GRRR!! I really HATE that we can't edit our posts for but just a few minutes. I understand why but because of a few...a really nice feature has been taken away. :angry: Ok...vent over. :blush:

Just wanted to add that I don't want anyone who has chosen to crate their baby at night to feel bad or like I was saying it was wrong to do so. Every person, every dog is different and each person has to decide what is best for them. 

Ok...I think I'm done. If not, I'll be 'multi-quoting' myself yet again. :innocent:


----------



## maggieh (Dec 16, 2007)

Part of when they wake up is their routine, or what they get used to. During the week, I get up at 4 am for work so on Saturdays, they're awake and ready for potty by 4:30. I've been on vacation for over a week now and they've gotten used to sleeping until 7:00, but it took about 4 days of going back to bed for them to realize we're sleeping in!


----------



## Rocky's Mom (Apr 10, 2010)

Laura, Delilah's almost the exact age of Rocky. Her coat is so long and beautiful...do you maintain it yourself? Gorgeous siggy of her. :wub:Happy New Year!:chili:




Delilahs Mommy said:


> Sorry, I don't have any advice really, as Delilah has slept in her crate from day one. I am so scared to sleep with her in the bed. One for her falling off or attempting to jump off(thankfully this is the one place she knows is to high to jump). Delilah will normally be in her crate asleep by 9-10 pm and sometimes be in there until 8-9 am. And on occassion 10 am and she never makes a sound. She barks when she is up and ready to be out.


----------



## Snowbody (Jan 3, 2009)

We got Tyler at 8 months of age and he slept in his crate. Came up to Vermont a couple of months later and it was minus 4 degrees and really drafty on the floor so we put him on our bed. That was the beginning of the end as they say. Always sleeps on our bed now. As we had him the hours of sleep expanded in the morning and now he'll get up at 7:30am or 9:30am, whichever we do. Don't know if you can use the crating again (we couldn't) but worth a try.


----------



## Lacie's Mom (Oct 11, 2006)

All 3 of my fluffs sleep on the bed with me and I don't believe that has anything to do with how early they get up, although due to puppy energy, an 8 month old will be up and ready to go much earlier than he will as he ages.

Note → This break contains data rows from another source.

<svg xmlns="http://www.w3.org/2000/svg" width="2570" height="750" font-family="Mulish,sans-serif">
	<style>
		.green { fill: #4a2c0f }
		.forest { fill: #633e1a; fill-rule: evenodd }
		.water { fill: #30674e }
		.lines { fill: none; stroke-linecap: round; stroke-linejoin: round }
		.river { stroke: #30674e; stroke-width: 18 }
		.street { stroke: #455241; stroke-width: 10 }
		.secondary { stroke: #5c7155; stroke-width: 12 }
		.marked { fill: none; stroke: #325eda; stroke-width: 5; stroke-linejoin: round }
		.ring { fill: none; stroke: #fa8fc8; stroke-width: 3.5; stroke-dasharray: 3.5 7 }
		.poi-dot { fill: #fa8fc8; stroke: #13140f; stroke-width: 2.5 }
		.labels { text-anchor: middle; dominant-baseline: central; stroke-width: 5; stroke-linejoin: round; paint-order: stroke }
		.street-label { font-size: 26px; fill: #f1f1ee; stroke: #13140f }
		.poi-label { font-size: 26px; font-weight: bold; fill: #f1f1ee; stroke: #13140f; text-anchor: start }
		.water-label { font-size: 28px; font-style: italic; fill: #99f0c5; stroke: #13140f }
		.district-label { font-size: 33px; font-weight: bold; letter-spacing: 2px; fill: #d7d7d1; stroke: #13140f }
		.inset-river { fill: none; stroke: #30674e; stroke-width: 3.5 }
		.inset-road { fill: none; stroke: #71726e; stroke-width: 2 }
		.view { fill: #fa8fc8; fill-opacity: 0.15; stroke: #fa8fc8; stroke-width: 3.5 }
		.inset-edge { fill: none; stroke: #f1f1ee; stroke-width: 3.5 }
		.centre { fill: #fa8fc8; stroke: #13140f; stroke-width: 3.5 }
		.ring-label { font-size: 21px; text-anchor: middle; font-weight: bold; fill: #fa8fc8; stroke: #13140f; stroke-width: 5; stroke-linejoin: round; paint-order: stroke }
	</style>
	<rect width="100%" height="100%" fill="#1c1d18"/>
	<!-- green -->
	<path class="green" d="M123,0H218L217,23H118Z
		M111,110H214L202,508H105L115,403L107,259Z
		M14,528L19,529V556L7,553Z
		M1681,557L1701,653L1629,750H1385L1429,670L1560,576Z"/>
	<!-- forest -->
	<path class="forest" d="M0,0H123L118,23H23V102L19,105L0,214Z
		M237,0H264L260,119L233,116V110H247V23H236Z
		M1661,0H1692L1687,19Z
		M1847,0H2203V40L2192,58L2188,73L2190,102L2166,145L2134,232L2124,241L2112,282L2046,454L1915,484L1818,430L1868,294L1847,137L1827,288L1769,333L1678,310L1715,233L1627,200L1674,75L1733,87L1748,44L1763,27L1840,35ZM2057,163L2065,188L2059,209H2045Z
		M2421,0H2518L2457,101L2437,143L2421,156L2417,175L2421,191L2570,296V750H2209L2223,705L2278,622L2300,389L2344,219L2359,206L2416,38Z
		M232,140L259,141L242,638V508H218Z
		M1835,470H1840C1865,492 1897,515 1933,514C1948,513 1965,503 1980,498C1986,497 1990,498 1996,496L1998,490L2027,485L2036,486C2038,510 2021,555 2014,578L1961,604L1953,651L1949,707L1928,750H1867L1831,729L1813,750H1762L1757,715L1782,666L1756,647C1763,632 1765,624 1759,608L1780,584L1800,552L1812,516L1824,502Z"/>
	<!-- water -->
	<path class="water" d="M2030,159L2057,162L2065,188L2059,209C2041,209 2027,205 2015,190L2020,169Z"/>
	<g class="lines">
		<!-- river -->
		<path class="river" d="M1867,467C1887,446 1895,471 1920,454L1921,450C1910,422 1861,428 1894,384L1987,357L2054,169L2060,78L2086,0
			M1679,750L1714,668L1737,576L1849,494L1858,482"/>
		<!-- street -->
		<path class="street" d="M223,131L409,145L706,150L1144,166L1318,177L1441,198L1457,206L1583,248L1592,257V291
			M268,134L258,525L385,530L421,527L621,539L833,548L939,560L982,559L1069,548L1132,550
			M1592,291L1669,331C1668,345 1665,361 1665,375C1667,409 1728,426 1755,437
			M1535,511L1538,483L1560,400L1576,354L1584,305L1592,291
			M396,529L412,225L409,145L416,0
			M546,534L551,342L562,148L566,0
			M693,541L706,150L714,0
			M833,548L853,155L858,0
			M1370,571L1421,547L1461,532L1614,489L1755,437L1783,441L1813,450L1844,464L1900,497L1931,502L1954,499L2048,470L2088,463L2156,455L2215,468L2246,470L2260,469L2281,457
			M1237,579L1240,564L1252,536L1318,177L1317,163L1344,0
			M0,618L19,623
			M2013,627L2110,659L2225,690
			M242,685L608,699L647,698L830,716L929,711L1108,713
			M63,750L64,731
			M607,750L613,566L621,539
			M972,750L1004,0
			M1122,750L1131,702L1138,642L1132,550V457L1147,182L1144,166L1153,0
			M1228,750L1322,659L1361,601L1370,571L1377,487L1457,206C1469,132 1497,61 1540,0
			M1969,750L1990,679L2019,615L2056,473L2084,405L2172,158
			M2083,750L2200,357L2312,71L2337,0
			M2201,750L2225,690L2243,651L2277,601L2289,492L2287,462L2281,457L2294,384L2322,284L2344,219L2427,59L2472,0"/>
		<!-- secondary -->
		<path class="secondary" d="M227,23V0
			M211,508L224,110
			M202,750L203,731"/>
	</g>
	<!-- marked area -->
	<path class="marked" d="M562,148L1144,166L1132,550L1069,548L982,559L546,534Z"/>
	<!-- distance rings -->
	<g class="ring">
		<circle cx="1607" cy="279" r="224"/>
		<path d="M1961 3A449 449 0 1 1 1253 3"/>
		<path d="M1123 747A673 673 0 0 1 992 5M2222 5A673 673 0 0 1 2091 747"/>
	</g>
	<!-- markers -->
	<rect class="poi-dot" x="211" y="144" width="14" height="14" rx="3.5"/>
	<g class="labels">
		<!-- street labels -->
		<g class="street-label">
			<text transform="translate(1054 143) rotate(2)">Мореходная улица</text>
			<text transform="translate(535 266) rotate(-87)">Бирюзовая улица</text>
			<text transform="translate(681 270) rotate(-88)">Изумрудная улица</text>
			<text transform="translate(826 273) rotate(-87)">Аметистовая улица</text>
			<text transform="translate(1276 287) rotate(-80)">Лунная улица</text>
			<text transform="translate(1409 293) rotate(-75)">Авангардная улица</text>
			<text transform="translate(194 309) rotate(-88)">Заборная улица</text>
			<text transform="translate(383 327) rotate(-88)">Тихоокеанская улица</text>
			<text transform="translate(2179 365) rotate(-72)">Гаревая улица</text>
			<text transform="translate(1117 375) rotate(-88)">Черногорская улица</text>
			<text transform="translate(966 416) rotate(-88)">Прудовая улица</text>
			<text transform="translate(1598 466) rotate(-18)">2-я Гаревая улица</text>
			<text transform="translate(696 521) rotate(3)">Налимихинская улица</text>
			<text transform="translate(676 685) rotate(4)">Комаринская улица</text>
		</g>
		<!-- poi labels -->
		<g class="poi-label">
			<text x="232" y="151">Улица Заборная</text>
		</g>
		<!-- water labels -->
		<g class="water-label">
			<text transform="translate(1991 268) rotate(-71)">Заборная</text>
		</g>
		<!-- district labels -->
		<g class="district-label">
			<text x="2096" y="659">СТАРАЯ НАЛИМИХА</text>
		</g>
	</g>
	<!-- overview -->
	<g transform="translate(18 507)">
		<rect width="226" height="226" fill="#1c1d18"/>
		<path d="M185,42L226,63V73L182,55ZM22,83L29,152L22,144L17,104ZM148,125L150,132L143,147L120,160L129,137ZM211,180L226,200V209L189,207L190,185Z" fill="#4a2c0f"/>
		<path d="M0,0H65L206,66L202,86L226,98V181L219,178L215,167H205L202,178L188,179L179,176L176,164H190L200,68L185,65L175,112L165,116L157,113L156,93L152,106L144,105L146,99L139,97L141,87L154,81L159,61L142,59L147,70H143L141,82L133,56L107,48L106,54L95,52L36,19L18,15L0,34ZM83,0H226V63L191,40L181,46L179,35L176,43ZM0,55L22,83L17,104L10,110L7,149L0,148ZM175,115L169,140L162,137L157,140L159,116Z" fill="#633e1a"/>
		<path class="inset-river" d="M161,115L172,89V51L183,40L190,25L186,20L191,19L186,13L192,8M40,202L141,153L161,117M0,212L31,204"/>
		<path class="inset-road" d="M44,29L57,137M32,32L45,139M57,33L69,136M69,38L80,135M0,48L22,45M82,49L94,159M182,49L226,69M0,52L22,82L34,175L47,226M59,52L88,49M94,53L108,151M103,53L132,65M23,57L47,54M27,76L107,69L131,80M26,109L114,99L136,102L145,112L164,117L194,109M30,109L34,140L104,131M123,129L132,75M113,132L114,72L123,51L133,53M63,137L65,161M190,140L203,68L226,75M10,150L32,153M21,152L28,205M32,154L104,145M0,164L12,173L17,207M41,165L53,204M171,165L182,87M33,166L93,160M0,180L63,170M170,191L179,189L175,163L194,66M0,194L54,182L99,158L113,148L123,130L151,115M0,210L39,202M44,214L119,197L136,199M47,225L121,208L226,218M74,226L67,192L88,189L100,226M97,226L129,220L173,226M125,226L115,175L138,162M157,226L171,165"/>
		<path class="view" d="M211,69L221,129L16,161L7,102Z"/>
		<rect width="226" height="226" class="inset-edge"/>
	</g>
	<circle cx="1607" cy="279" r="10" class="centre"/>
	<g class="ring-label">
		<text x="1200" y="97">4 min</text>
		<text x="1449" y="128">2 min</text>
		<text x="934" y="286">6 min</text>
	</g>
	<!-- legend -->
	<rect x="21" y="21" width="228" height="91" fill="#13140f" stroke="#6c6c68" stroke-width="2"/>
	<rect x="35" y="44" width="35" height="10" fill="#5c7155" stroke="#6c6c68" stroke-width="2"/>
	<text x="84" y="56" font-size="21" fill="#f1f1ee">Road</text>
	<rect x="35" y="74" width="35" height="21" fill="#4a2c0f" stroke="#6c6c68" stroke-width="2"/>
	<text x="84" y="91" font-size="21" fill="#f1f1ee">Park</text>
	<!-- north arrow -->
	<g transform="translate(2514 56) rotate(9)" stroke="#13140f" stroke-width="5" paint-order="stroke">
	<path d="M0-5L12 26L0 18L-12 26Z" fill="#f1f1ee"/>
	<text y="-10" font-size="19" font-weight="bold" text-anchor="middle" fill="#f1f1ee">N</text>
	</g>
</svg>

Like people, all of the fluffs are different with regard to their sleeping habits. Tilly is awake as soon she sees a flicker of light from outside. She will stare at me until I finally get up. Secret will follow Tilly but is content to sleep a little later. Lacie is like me and wants to stay in bed as long as possible and will not get up until it's finally time for breakfast and me to leave for the office. 

None of this has anything to do with needing to go potty as they can get down and go out the doggie door on their own to do their "duty".

Give it time and it will get better, but he may never be a late sleeper.


----------



## pm203 (Sep 1, 2010)

Some great info. Thanks !!


----------